It’s always nice to reminisce about one’s athletic glory days. While it has been almost 30 years since Joe Forenza played basketball at North Bergen High School, the current vice principal at Guttenberg’s Anna L. Klein School was recently given a chance to relive the past when he was inducted into the North Bergen Basketball Wall of Fame.
“When you’re playing, you really don’t get a chance to look at it and think you did something great,” Forenza said. “But now, I can look back and realize that the accomplishments were truly special.”
Forenza, who graduated in 1974, averaged 23.5 points for every game during his senior season, missing out on the Hudson County scoring championship by one-tenth of a point to the immortal Jackie Gilloon of Memorial.
Forenza, who earned First Team All-County and Second Team All-Group IV state honors that season, also scored 51 points in a single game against Hoboken, which remains as the third-highest single scoring game in the history of Hudson County basketball.
Only Dan Callandrillo’s 64-point game while playing for North Bergen in 1978, and Randy Chave’s total of 56 while playing for Emerson in the 1950s, eclipse the 51-point total Forenza had that fateful evening in an 80-56 North Bergen victory.
Ironically, both Callandrillo, as a player, and Chave, as a coach, are also members of the North Bergen Basketball Wall of Fame. Forenza is the ninth member of the elite group.
Last year, the North Bergen team that won the NJSIAA Group IV State championship in 1977 earned induction as a group.
Forenza remembers the great game against Hoboken, a game where he shot 23 of 33 from the floor and five of five from the free-throw line, as if it happened yesterday, particularly because Chave was on the bench as an assistant coach to the legendary Matty Sabello.
“Although I was coming close to his record, Randy Chave put me back into the game to try to get it,” Forenza said. “We had a comfortable lead, but it was his unselfishness that enabled me to get close. It was a great personal achievement for me.”
Forenza said that he learned a lot from playing for Sabello, who is also a member of the wall of fame, and Chave – so much so that it encouraged him to pursue a career in coaching as well.
“I really enjoyed my playing days in North Bergen,” Forenza said. “Matty and Randy were great people to learn from. They taught me about basketball and they taught me about life. I respected them both tremendously. Coach Sabello gave me a chance to play varsity as a sophomore and that helped me a lot. He was a great person and coach.”
Current North Bergen Head Basketball Coach John Barone started the wall of fame nine years ago as a way of preserving the history and tradition of North Bergen basketball. The school has similar walls of fame for football and wrestling.
“Joe is well deserving of the honor,” said Barone, who was on the committee to select the latest wall of fame honoree. “He had a great high school career and he had to be in there. He had some unbelievable numbers, including that 51-point game. Joe is also a great guy.”
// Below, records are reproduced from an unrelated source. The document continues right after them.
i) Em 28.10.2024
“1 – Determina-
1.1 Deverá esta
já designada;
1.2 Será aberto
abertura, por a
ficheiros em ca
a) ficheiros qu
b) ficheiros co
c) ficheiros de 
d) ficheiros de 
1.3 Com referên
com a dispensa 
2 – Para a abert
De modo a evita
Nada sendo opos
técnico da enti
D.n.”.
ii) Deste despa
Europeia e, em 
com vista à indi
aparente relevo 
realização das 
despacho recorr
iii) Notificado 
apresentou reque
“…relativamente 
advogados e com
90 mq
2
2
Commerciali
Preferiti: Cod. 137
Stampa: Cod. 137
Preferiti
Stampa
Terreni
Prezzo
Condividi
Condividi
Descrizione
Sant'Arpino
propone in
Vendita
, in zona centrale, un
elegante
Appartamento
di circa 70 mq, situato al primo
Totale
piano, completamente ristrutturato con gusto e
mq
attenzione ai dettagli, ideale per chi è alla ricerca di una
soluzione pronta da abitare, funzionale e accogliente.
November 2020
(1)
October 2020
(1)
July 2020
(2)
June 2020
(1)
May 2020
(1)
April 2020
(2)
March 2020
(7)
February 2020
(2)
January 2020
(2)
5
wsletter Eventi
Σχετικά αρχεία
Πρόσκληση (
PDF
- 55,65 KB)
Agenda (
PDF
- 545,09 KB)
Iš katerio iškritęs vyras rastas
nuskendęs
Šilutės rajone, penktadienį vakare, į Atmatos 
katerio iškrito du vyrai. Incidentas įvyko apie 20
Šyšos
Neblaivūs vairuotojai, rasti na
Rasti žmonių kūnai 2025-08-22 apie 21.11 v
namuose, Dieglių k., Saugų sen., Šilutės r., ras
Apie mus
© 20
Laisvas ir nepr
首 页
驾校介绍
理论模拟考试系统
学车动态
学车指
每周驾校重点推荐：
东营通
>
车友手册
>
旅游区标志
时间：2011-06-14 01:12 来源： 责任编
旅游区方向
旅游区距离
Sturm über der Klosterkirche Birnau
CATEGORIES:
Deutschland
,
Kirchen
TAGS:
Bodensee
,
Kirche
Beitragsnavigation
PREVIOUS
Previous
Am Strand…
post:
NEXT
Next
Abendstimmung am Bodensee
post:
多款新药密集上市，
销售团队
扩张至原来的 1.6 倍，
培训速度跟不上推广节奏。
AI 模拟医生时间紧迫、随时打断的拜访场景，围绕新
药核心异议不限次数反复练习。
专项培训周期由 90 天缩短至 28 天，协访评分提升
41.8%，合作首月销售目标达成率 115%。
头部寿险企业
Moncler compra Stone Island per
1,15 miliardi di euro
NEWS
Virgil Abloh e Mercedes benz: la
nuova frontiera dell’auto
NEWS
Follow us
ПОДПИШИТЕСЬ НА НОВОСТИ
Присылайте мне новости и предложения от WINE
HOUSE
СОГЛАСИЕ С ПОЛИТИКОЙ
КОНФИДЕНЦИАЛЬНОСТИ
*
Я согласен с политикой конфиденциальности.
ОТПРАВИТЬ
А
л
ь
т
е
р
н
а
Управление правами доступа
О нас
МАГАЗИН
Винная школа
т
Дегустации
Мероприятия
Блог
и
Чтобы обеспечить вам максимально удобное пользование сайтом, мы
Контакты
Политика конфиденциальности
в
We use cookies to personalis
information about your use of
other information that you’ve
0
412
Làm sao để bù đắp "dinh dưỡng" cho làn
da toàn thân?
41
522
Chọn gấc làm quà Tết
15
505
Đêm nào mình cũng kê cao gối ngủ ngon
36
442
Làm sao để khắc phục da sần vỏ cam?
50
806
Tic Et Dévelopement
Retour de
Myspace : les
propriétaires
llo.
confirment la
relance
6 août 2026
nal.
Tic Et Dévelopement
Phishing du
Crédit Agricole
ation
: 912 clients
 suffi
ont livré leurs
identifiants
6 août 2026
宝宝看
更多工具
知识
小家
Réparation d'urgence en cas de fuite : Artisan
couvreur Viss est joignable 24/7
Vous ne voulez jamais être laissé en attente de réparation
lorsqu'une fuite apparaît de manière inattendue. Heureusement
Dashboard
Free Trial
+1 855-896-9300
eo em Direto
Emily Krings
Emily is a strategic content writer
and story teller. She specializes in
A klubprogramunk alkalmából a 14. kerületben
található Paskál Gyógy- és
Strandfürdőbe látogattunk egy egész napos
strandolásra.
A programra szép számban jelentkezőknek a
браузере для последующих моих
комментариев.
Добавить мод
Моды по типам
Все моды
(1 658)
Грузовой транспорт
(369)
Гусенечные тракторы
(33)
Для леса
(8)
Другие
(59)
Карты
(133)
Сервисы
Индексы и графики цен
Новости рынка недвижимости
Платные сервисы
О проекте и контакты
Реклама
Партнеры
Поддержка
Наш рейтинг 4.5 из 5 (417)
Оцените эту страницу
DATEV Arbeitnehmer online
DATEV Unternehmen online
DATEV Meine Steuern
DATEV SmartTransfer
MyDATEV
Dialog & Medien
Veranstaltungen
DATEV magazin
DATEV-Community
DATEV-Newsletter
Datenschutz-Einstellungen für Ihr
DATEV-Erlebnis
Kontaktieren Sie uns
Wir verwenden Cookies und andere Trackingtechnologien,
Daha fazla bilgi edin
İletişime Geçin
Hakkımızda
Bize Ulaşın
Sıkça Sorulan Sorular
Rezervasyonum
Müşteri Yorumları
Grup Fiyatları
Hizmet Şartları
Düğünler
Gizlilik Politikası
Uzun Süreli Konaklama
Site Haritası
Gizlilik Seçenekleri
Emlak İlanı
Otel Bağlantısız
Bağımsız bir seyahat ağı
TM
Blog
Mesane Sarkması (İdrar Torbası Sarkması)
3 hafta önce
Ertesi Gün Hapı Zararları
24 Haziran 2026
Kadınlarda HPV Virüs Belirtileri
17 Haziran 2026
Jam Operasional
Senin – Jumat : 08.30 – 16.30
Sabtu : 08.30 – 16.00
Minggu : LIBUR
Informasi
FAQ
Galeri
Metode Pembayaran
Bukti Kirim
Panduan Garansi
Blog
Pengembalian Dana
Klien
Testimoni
After his high school playing days were completed, Forenza went on to try to play at Montclair State, but injuries and illness ended his collegiate career after one year. He became a physical education teacher in his hometown of Guttenberg and was a basketball coach at Klein School for 11 years, and then he served as an assistant coach at Marist High School for eight years and Union Hill for three.
“Although I went to coach at other schools, I was always a Bruin in my heart,” Forenza said. “Once a Bruin, always a Bruin. North Bergen is in my blood. I always remember being a freshman and my hero was Dennis Taibl [another member of the wall of fame]. He came over to me and talked to me and showed me something about the game. I was so impressed. That stayed with me my whole life.”
Forenza said that he was really impressed that many of his family and friends were on hand to see him receive his award. “It really is a humbling experience,” Forenza said. “I was very impressed that Mayor Delle Donna and his wife were also there, as well as some of my former Klein School players. Hearing from my former players and seeing them again made me feel almost as good as getting the award. As time goes on, you appreciate things like this more and more.”